■ **What the task asks**
Up to and including the line with "wrist: (147, 218)", return every line from the start of the entries below exactly.

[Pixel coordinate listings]

● ● ● ●

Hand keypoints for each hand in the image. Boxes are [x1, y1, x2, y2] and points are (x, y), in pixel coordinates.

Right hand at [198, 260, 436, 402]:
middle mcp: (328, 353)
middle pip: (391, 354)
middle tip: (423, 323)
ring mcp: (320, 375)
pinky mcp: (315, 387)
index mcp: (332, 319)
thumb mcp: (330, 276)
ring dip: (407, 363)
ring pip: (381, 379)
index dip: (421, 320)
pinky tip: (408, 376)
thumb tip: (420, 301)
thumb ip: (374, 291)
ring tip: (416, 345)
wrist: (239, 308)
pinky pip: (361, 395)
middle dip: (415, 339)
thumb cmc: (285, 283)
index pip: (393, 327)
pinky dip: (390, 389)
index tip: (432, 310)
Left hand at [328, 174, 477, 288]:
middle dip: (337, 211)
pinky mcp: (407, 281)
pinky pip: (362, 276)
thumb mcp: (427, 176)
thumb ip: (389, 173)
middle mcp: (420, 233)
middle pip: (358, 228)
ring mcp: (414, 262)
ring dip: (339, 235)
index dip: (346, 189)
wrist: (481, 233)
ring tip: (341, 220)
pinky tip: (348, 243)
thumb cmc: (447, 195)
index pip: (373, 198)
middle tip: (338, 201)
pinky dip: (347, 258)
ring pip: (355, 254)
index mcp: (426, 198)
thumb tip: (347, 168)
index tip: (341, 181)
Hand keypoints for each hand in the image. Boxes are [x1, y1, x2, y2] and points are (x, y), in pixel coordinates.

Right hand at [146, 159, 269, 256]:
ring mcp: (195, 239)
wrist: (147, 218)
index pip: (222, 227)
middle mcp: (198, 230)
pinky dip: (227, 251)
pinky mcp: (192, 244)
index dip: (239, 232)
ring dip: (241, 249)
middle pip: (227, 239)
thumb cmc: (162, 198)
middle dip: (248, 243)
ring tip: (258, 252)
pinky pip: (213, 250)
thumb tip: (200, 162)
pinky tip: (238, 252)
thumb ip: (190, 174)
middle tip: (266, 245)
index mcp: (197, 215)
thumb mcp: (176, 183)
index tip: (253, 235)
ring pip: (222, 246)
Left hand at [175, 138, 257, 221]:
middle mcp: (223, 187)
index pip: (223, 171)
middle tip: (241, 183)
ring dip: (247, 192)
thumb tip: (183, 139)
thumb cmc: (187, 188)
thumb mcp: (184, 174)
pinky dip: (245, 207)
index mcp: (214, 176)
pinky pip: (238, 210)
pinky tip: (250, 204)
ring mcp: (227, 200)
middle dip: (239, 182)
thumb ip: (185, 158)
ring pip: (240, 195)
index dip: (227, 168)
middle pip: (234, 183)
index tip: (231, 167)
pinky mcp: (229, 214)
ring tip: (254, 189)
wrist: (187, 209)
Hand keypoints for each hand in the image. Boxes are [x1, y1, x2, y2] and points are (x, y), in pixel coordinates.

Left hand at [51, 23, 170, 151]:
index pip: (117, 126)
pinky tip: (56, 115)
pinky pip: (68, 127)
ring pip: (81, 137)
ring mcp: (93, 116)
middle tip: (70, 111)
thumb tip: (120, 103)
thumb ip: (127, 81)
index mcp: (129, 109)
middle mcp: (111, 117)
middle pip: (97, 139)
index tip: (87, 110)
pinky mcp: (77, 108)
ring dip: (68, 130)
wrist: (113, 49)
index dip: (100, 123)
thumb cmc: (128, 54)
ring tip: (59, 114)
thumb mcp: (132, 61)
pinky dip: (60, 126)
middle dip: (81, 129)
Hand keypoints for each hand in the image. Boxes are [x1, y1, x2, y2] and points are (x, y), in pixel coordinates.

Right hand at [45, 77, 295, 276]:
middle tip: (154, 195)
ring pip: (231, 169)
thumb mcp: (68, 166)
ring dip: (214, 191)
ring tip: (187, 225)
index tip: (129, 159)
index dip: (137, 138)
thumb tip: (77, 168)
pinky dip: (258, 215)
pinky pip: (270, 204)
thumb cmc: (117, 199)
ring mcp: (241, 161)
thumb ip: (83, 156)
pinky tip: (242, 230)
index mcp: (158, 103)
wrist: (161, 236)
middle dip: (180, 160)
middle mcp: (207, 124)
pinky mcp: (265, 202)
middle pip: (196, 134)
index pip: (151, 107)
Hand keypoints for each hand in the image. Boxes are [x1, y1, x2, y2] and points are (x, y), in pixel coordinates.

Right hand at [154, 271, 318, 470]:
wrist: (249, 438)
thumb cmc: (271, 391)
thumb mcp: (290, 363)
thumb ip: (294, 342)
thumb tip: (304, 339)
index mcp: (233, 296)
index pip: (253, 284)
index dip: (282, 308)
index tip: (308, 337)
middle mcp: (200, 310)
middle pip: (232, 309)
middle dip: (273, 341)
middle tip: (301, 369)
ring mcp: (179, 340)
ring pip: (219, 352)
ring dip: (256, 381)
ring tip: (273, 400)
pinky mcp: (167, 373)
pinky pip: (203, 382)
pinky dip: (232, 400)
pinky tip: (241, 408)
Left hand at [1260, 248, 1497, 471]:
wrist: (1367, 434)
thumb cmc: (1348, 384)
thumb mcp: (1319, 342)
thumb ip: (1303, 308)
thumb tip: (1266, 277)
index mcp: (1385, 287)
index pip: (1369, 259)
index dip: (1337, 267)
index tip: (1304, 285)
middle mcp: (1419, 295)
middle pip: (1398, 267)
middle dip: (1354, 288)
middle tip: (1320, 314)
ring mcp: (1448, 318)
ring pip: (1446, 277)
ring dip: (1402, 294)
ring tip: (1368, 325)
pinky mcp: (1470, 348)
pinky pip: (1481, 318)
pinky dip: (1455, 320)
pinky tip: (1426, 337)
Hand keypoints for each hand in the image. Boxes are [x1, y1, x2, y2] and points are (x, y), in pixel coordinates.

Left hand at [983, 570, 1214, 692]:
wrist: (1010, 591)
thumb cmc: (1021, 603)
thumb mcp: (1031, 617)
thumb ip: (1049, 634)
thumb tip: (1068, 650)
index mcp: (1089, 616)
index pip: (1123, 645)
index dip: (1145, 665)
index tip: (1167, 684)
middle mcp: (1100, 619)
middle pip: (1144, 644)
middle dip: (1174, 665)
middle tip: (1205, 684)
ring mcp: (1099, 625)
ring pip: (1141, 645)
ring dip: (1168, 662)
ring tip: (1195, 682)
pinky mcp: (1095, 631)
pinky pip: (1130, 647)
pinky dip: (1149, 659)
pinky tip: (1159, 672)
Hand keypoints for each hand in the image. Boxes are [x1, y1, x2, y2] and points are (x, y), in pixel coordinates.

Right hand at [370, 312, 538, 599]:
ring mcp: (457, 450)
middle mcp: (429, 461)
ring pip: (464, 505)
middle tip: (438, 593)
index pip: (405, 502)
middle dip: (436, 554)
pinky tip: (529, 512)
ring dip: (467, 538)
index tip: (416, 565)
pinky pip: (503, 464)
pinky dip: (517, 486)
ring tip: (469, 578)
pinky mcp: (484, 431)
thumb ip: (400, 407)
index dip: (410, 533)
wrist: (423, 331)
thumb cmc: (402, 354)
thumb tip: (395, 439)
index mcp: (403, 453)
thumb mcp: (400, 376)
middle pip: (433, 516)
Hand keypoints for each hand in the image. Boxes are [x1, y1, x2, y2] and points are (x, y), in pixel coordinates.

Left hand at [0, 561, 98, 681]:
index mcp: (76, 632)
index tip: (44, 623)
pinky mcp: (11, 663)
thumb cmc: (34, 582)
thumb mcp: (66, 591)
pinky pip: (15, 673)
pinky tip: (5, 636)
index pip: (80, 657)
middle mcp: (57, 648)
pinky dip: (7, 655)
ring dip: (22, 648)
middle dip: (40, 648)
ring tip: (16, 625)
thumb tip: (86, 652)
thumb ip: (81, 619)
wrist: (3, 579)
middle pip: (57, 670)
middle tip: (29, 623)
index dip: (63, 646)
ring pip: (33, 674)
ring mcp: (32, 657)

● ● ● ●

■ **Response to the exercise**
Hand keypoints for each hand in the image. Boxes are [x1, y1, x2, y2] and points are (x, y), in pixel coordinates.

Right hand at [198, 260, 436, 402]:
middle mcp: (328, 353)
middle pip: (391, 354)
middle tip: (423, 323)
ring mcp: (320, 375)
pinky mcp: (315, 387)
index mcp: (332, 319)
thumb mcp: (330, 276)
ring dip: (407, 363)
ring pip: (381, 379)
index dip: (421, 320)
pinky tip: (408, 376)
thumb tip: (420, 301)
thumb ip: (374, 291)
ring tip: (416, 345)
wrist: (239, 308)
pinky pip: (361, 395)
middle dip: (415, 339)
thumb cmc: (285, 283)
index pip: (393, 327)
pinky dip: (390, 389)
index tip: (432, 310)
Left hand at [328, 174, 477, 288]:
middle dip: (337, 211)
pinky mcp: (407, 281)
pinky pip: (362, 276)
thumb mcp: (427, 176)
thumb ip: (389, 173)
middle mcp: (420, 233)
middle pip: (358, 228)
ring mcp: (414, 262)
ring dip: (339, 235)
index dip: (346, 189)
wrist: (481, 233)
ring tip: (341, 220)
pinky tip: (348, 243)
thumb cmc: (447, 195)
index pip: (373, 198)
middle tip: (338, 201)
pinky dip: (347, 258)
ring pip: (355, 254)
index mcp: (426, 198)
thumb tip: (347, 168)
index tip: (341, 181)
Hand keypoints for each hand in the image. Boxes are [x1, y1, x2, y2] and points are (x, y), in pixel coordinates.

Right hand at [146, 159, 269, 256]:
ring mcp: (195, 239)
wrist: (147, 218)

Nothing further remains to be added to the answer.